Later, addressing a press conference in the UN Headquarters, Mahathir said he had suggested to his Indian counterpart Narendra Modi to resolve issues over Kashmir through "negotiations" rather than by "invasion" when Modi told him why his government revoked Jammu and Kashmir's special status during their meeting in Russia.
India has categorically told the international community that the scrapping of Article 370 was an internal matter. India has rejected any scope for third party mediation between India and Pakistan on Kashmir, saying the two countries can discuss and resolve all issues bilaterally.
Mahathir had met Modi in Russia during an economic forum in the Russian city of Vladivostok earlier this month. The Malaysian leader was asked by a reporter on Friday if he has tried to talk to India and Pakistan to calm down and restrain themselves.
Mahathir said he had a long session with Prime Minister Modi in Vladivostok during which Modi explained why he took action to revoke Article 370 in Kashmir. He (Modi) also agreed with me that even India has solved problems through negotiations, with Bangladesh and others, the Malaysian prime minister said.
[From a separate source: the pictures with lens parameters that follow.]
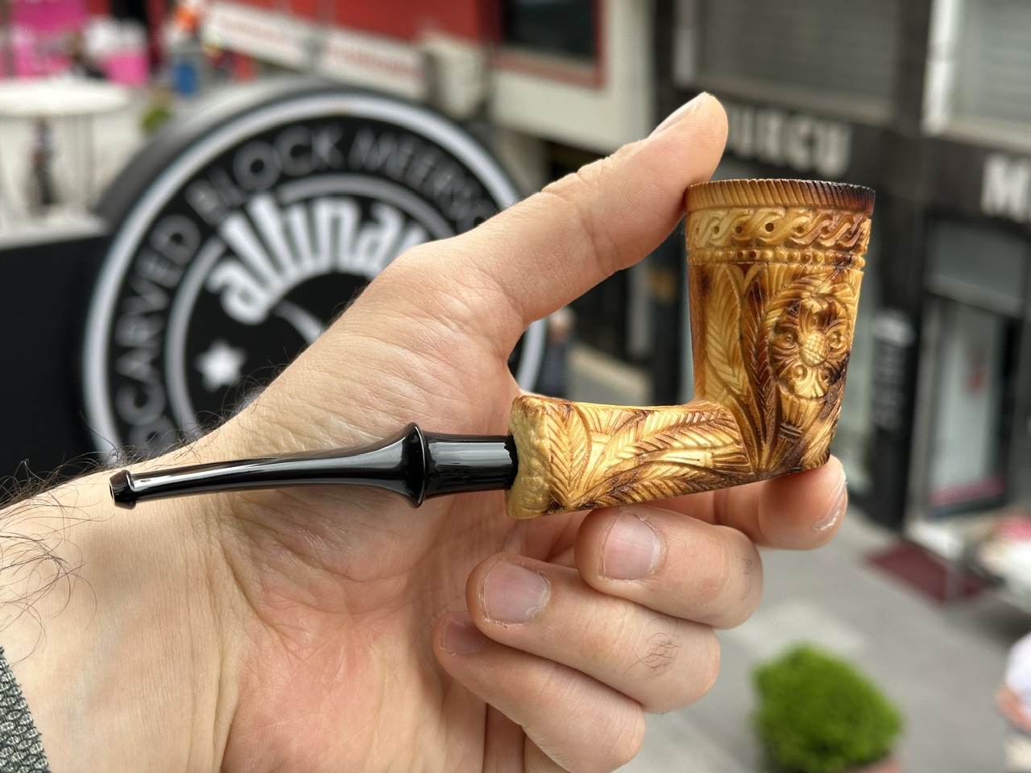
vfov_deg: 30.3
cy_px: 386
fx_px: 1430
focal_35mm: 48
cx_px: 516
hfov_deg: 39.7
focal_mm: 6.86
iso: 64
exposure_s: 1/270
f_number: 1.78
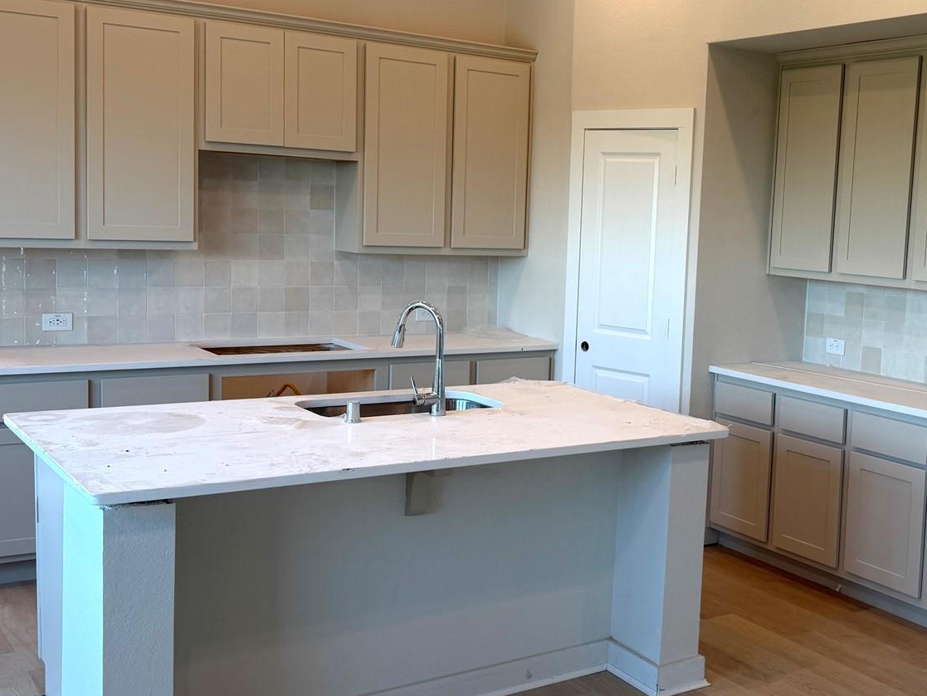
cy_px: 313
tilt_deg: -6.4
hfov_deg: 42.2
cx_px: 641
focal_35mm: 44
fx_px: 1178
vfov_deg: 32.9
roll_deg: -2.4
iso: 80
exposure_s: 1/167
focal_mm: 6.76
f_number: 1.78
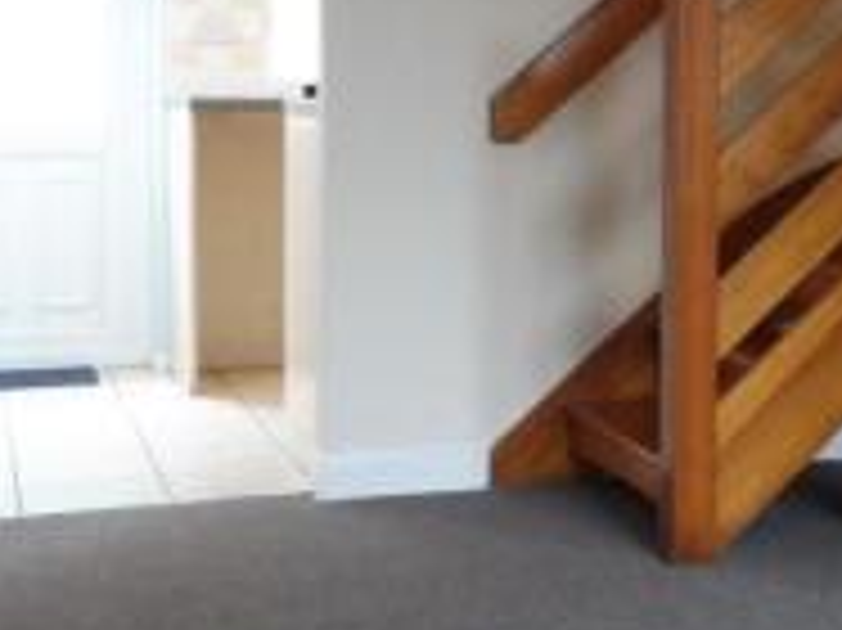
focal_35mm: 75
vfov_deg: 19.5
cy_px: 160
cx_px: 871
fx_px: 1823
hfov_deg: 24.6
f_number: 3.3
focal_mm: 4.3
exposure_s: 1/25
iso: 400
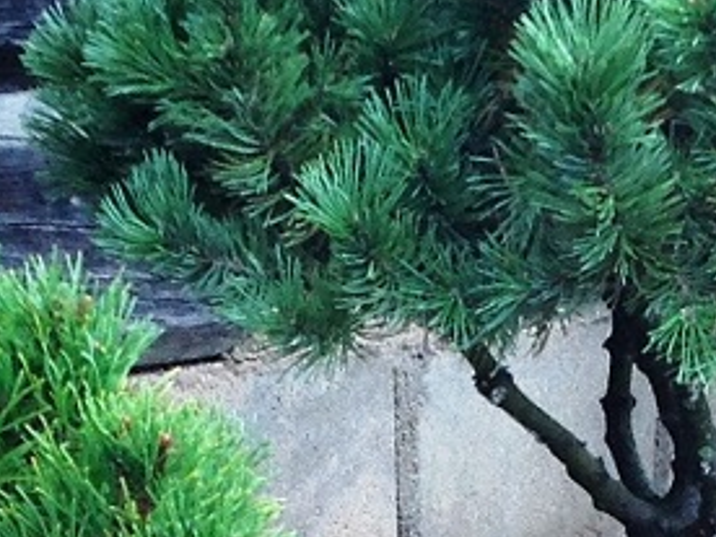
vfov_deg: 19.3
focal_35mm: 76
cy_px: 192
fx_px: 1572
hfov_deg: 24.9
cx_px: 646
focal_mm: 4.28
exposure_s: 1/120
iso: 64
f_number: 2.4
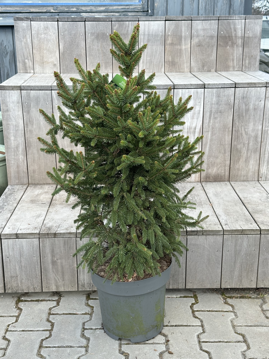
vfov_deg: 39.7
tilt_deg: -18.5
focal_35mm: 48
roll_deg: +0.2
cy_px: 180
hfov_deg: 30.3
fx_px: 497
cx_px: 134
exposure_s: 1/511
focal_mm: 6.86
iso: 64
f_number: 1.78
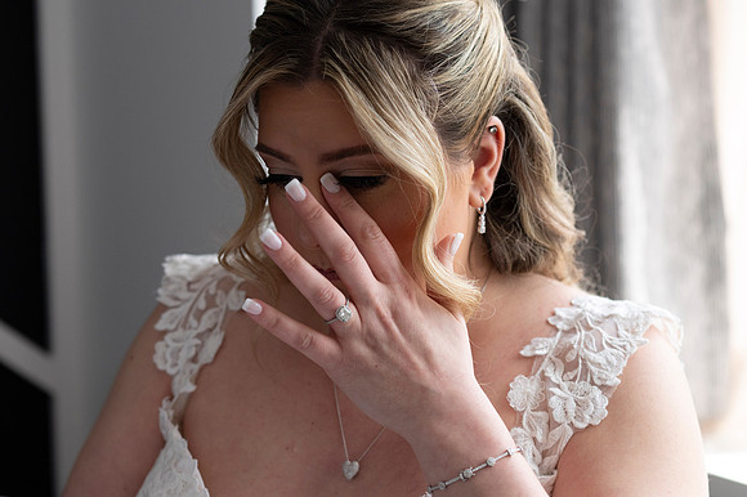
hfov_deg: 23.9
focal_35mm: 85
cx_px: 374
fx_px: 1763
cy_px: 248
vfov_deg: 16.1
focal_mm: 85
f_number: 4
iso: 1600
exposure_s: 1/800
Mahathir said he suggested to him that since India has experience with negotiating to reduce conflict or to eliminate conflicts why not use negotiations to do so rather than to invade Kashmir.
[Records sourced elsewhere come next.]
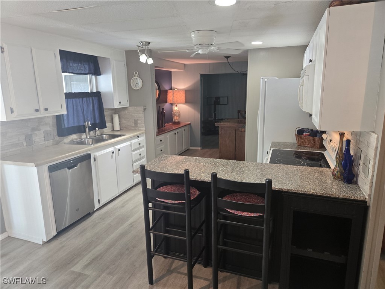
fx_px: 256
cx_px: 192
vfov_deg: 58.9
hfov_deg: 73.9
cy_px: 144
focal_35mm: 23
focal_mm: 5.4
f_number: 1.8
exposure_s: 1/120
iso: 200
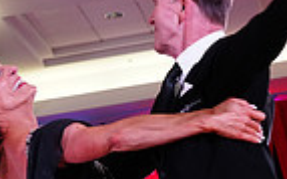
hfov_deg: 12.3
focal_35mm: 170
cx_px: 142
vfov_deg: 7.5
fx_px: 1328
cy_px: 299
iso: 2500
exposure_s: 1/250
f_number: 5
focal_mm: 41
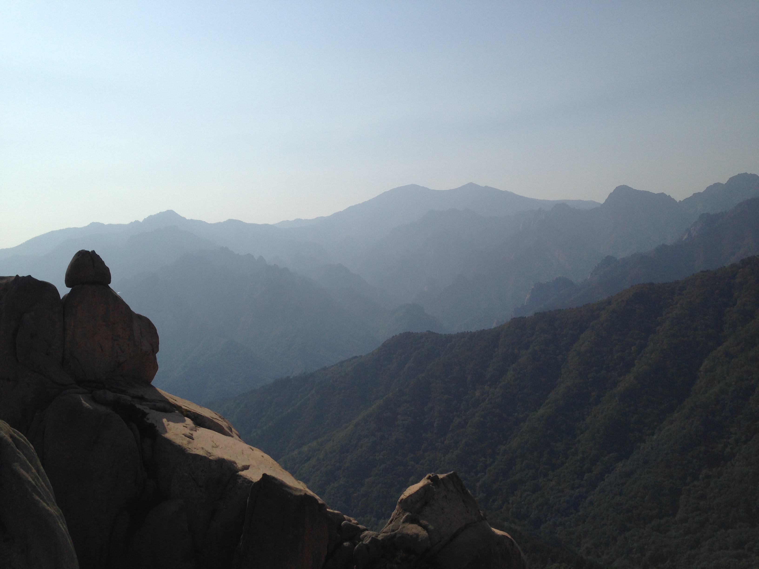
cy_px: 284
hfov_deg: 55.4
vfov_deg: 42.9
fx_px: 724
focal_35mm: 33
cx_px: 380
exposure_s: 1/4525
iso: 50
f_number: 2.4
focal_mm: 4.12
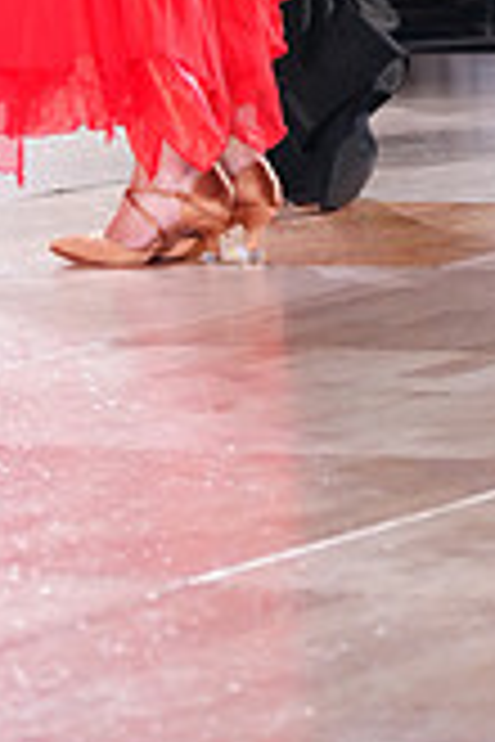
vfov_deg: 5.5
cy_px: -549
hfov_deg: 3.7
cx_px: 169
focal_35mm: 370
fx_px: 7631
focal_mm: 105
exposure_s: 1/320
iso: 2500
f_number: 4
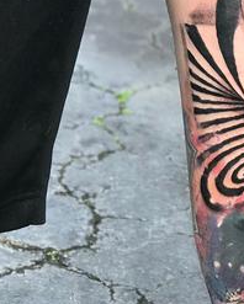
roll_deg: -10.2
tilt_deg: -22.9
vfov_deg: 10.7
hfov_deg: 8.5
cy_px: 249
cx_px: 251
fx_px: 1623
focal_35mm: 180
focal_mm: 6.6
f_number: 2.8
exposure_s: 1/120
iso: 40
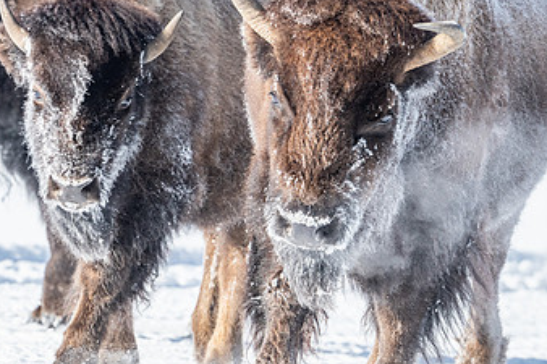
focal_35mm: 864
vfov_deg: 1.6
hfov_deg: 2.4
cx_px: 270
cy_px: 129
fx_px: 13121
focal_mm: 500
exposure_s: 1/640
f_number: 10
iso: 400
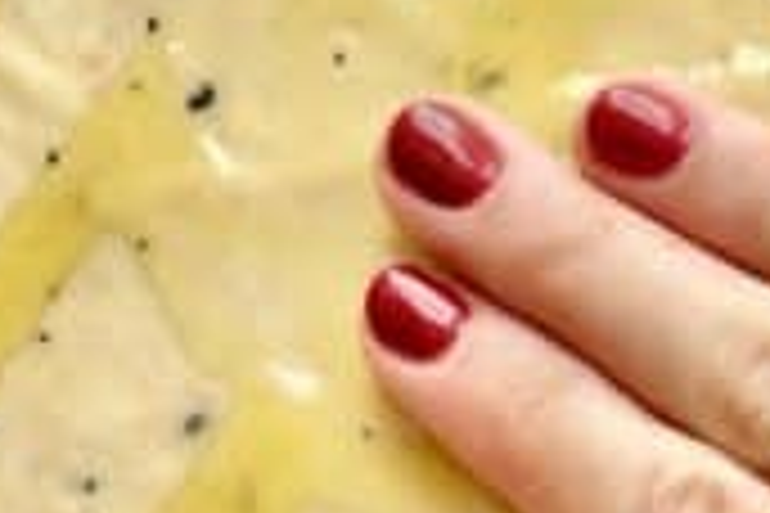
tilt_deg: -79.3
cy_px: 423
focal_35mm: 146
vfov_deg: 9.4
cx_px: 669
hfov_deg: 13.9
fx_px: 3123
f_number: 1.78
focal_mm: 6.86
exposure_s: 1/638
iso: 80
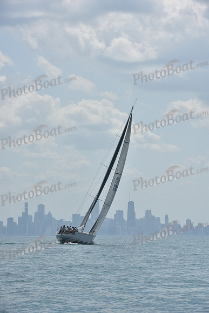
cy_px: 156
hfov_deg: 9.8
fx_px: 1218
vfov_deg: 14.7
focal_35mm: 140
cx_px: 104
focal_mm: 140
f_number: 10
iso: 250
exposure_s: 1/1250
Mahathir said to this, Modi didn't commit to anything but I did tell him that it is up to him whether he would resort to negotiations to settle the problem of terrorism in the area. India has taken with Malaysia the issue of extradition of radical preacher Zakir Naik.
On September 17, the Malaysian prime minister said that Modi did not request the extradition of Naik, but India rebutted, saying the issue did come up when the two leaders met in Russia.
Naik, a 53-year-old televangelist, left India in 2016 and subsequently moved to Malaysia, where he was granted permanent residency by the government of former Prime Minister Najib Razak. Naik is wanted by Indian authorities since 2016 for alleged money laundering and inciting extremism through hate speeches.